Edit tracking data
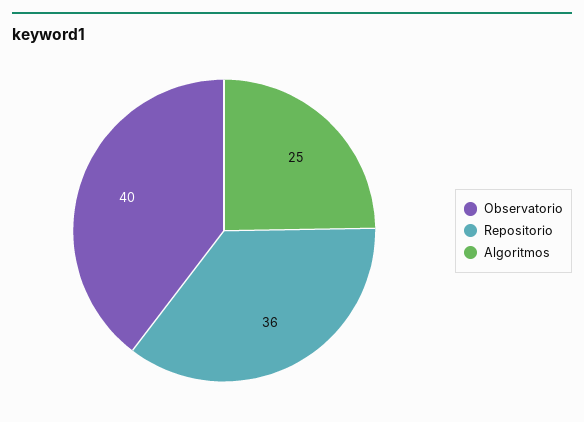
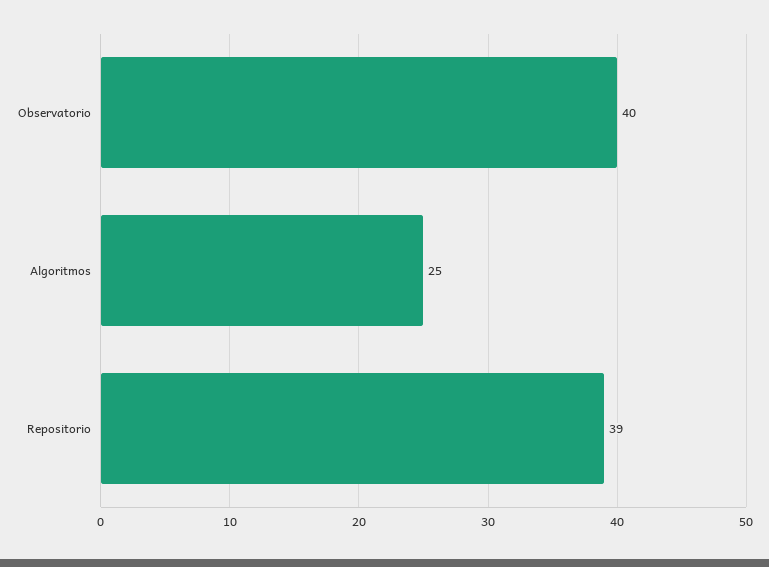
  {
    "Observatorio": 40,
-   "Repositorio": 36,
+   "Repositorio": 39,
    "Algoritmos": 25
  }

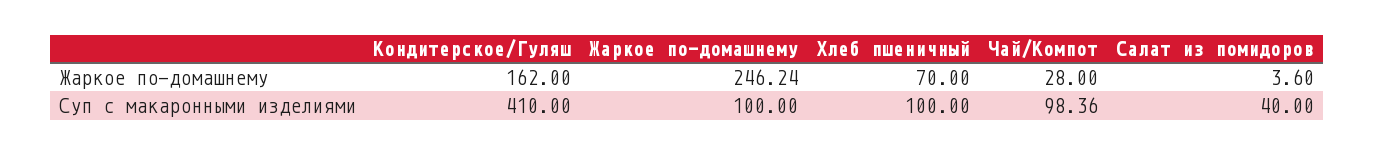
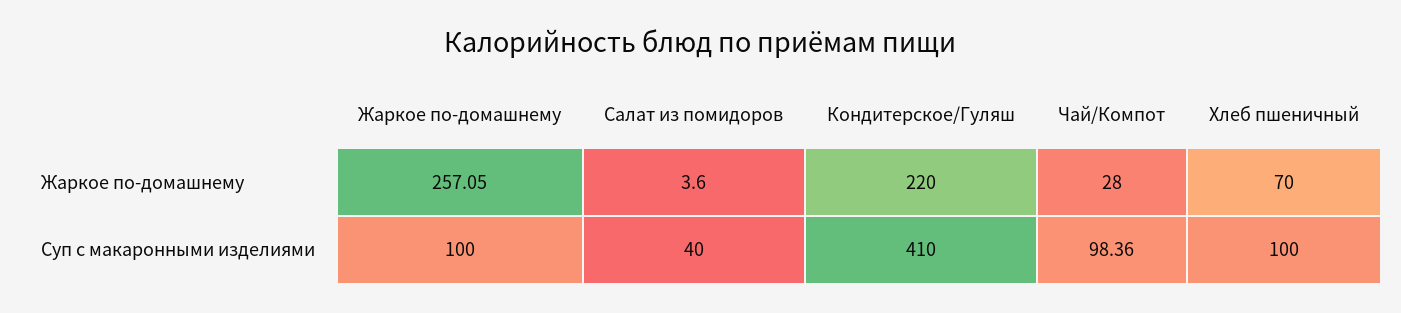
  {
    "Кондитерское/Гуляш": {
-     "Жаркое по-домашнему": 162,
+     "Жаркое по-домашнему": 220,
      "Суп с макаронными изделиями": 410
    },
    "Жаркое по-домашнему": {
-     "Жаркое по-домашнему": 246.24,
+     "Жаркое по-домашнему": 257.05,
      "Суп с макаронными изделиями": 100
    },
    "Хлеб пшеничный": {
      "Жаркое по-домашнему": 70,
      "Суп с макаронными изделиями": 100
    },
    "Чай/Компот": {
      "Жаркое по-домашнему": 28,
      "Суп с макаронными изделиями": 98.36
    },
    "Салат из помидоров": {
      "Жаркое по-домашнему": 3.6,
      "Суп с макаронными изделиями": 40
    }
  }

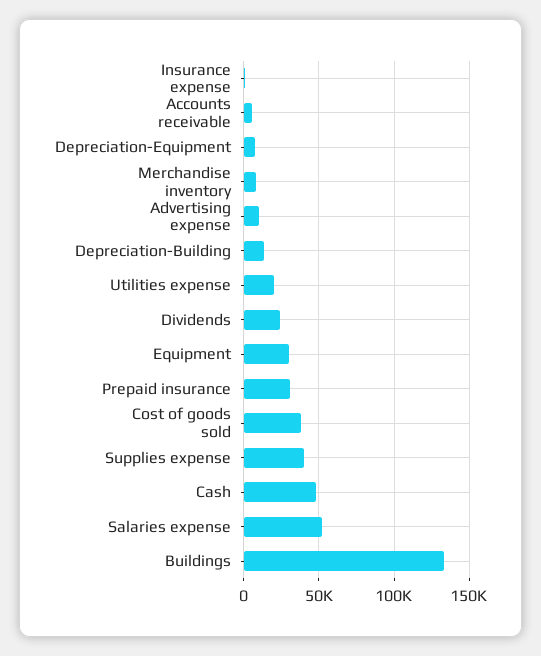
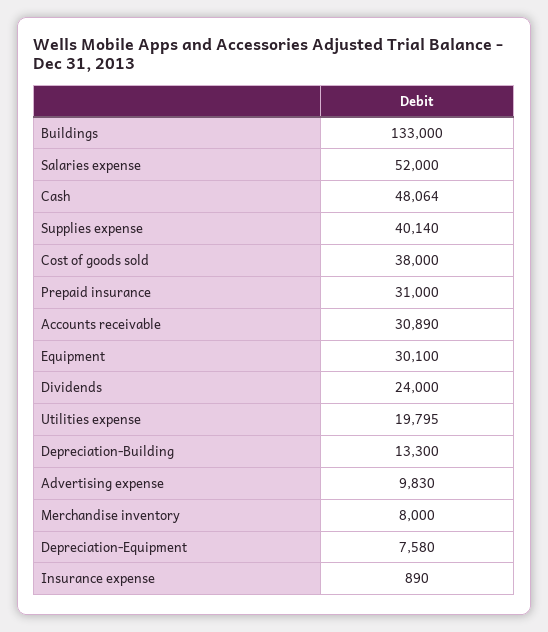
  {
    "Insurance expense": 890,
-   "Accounts receivable": 5000,
+   "Accounts receivable": 30890,
    "Depreciation-Equipment": 7580,
    "Merchandise inventory": 8000,
    "Advertising expense": 9830,
    "Depreciation-Building": 13300,
    "Utilities expense": 19795,
    "Dividends": 24000,
    "Equipment": 30100,
    "Prepaid insurance": 31000,
    "Cost of goods sold": 38000,
    "Supplies expense": 40140,
    "Cash": 48064,
    "Salaries expense": 52000,
    "Buildings": 133000
  }

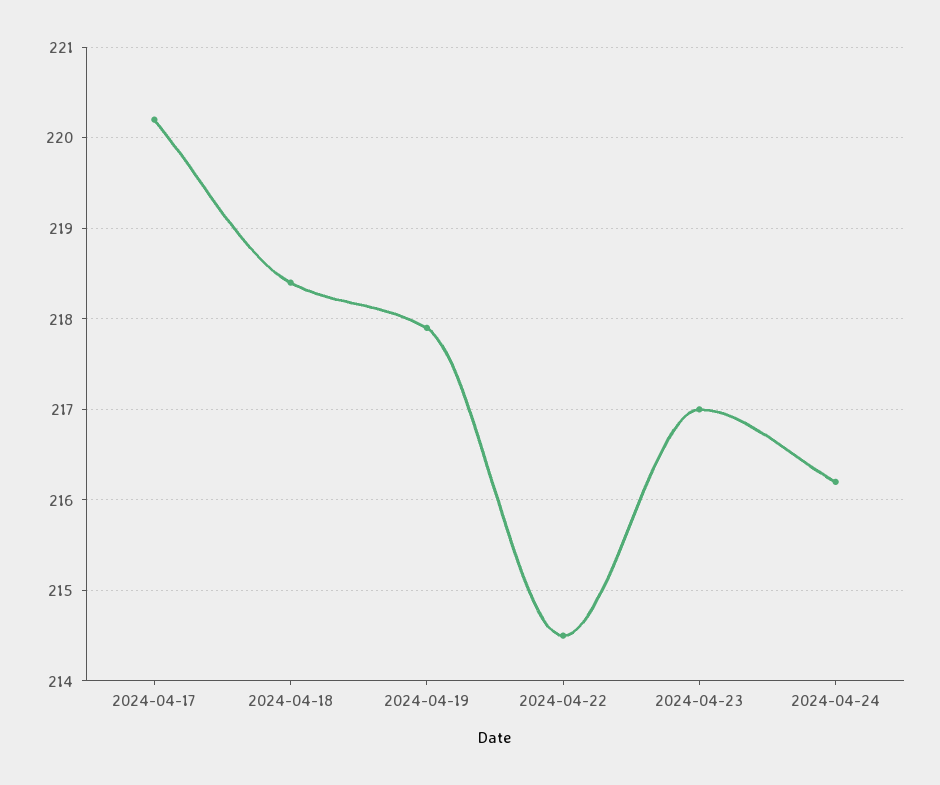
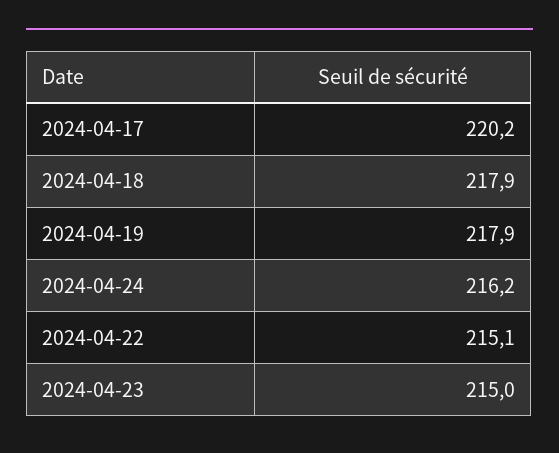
  {
    "2024-04-17": 220.2,
-   "2024-04-18": 218.4,
+   "2024-04-18": 217.9,
    "2024-04-19": 217.9,
-   "2024-04-22": 214.5,
+   "2024-04-22": 215.1,
-   "2024-04-23": 217,
+   "2024-04-23": 215,
    "2024-04-24": 216.2
  }

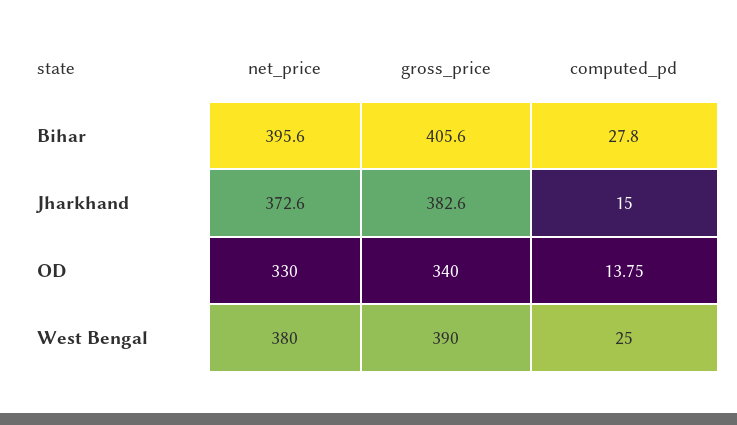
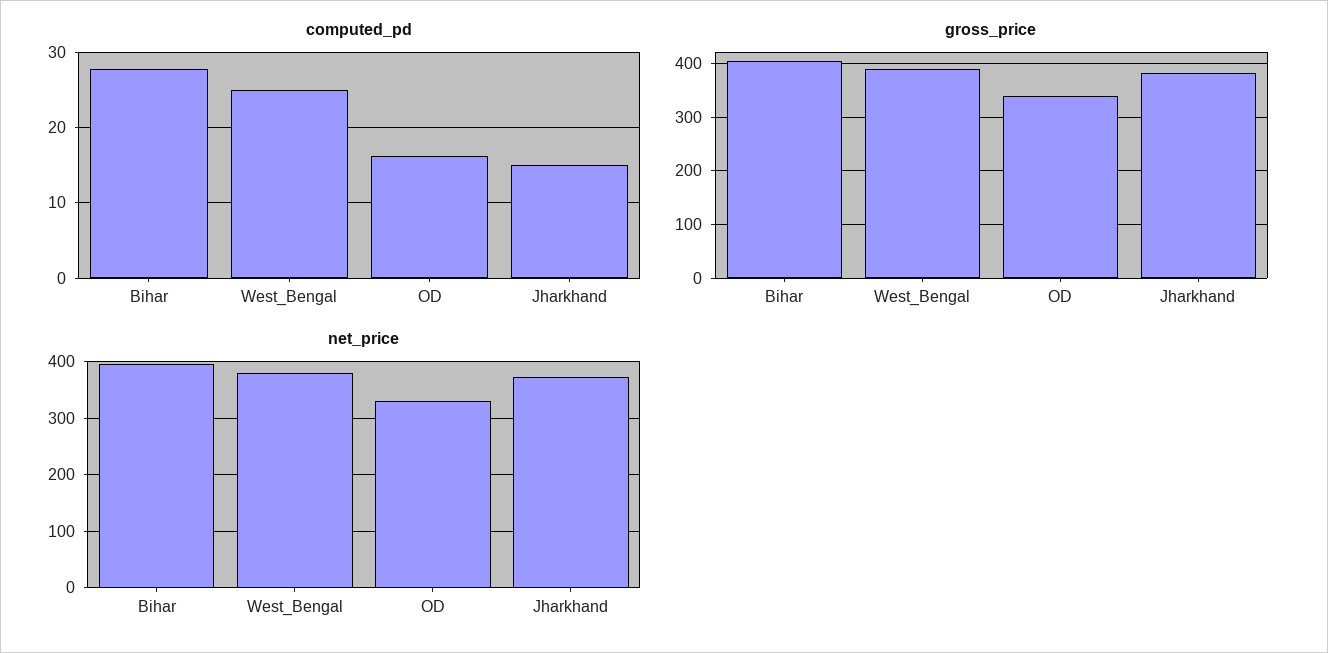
  {
    "net_price": {
      "Bihar": 395.6,
      "Jharkhand": 372.6,
      "OD": 330,
      "West Bengal": 380
    },
    "gross_price": {
      "Bihar": 405.6,
      "Jharkhand": 382.6,
      "OD": 340,
      "West Bengal": 390
    },
    "computed_pd": {
      "Bihar": 27.8,
      "Jharkhand": 15,
-     "OD": 13.75,
+     "OD": 16,
      "West Bengal": 25
    }
  }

**Exercise aim**
Output the data exactly. Pictures don't belong in the result.

**Answer area**
  {
    "Observatorio": 40,
-   "Repositorio": 36,
+   "Repositorio": 39,
    "Algoritmos": 25
  }

  {
    "Кондитерское/Гуляш": {
-     "Жаркое по-домашнему": 162,
+     "Жаркое по-домашнему": 220,
      "Суп с макаронными изделиями": 410
    },
    "Жаркое по-домашнему": {
-     "Жаркое по-домашнему": 246.24,
+     "Жаркое по-домашнему": 257.05,
      "Суп с макаронными изделиями": 100
    },
    "Хлеб пшеничный": {
      "Жаркое по-домашнему": 70,
      "Суп с макаронными изделиями": 100
    },
    "Чай/Компот": {
      "Жаркое по-домашнему": 28,
      "Суп с макаронными изделиями": 98.36
    },
    "Салат из помидоров": {
      "Жаркое по-домашнему": 3.6,
      "Суп с макаронными изделиями": 40
    }
  }

  {
    "Insurance expense": 890,
-   "Accounts receivable": 5000,
+   "Accounts receivable": 30890,
    "Depreciation-Equipment": 7580,
    "Merchandise inventory": 8000,
    "Advertising expense": 9830,
    "Depreciation-Building": 13300,
    "Utilities expense": 19795,
    "Dividends": 24000,
    "Equipment": 30100,
    "Prepaid insurance": 31000,
    "Cost of goods sold": 38000,
    "Supplies expense": 40140,
    "Cash": 48064,
    "Salaries expense": 52000,
    "Buildings": 133000
  }

  {
    "2024-04-17": 220.2,
-   "2024-04-18": 218.4,
+   "2024-04-18": 217.9,
    "2024-04-19": 217.9,
-   "2024-04-22": 214.5,
+   "2024-04-22": 215.1,
-   "2024-04-23": 217,
+   "2024-04-23": 215,
    "2024-04-24": 216.2
  }

  {
    "net_price": {
      "Bihar": 395.6,
      "Jharkhand": 372.6,
      "OD": 330,
      "West Bengal": 380
    },
    "gross_price": {
      "Bihar": 405.6,
      "Jharkhand": 382.6,
      "OD": 340,
      "West Bengal": 390
    },
    "computed_pd": {
      "Bihar": 27.8,
      "Jharkhand": 15,
-     "OD": 13.75,
+     "OD": 16,
      "West Bengal": 25
    }
  }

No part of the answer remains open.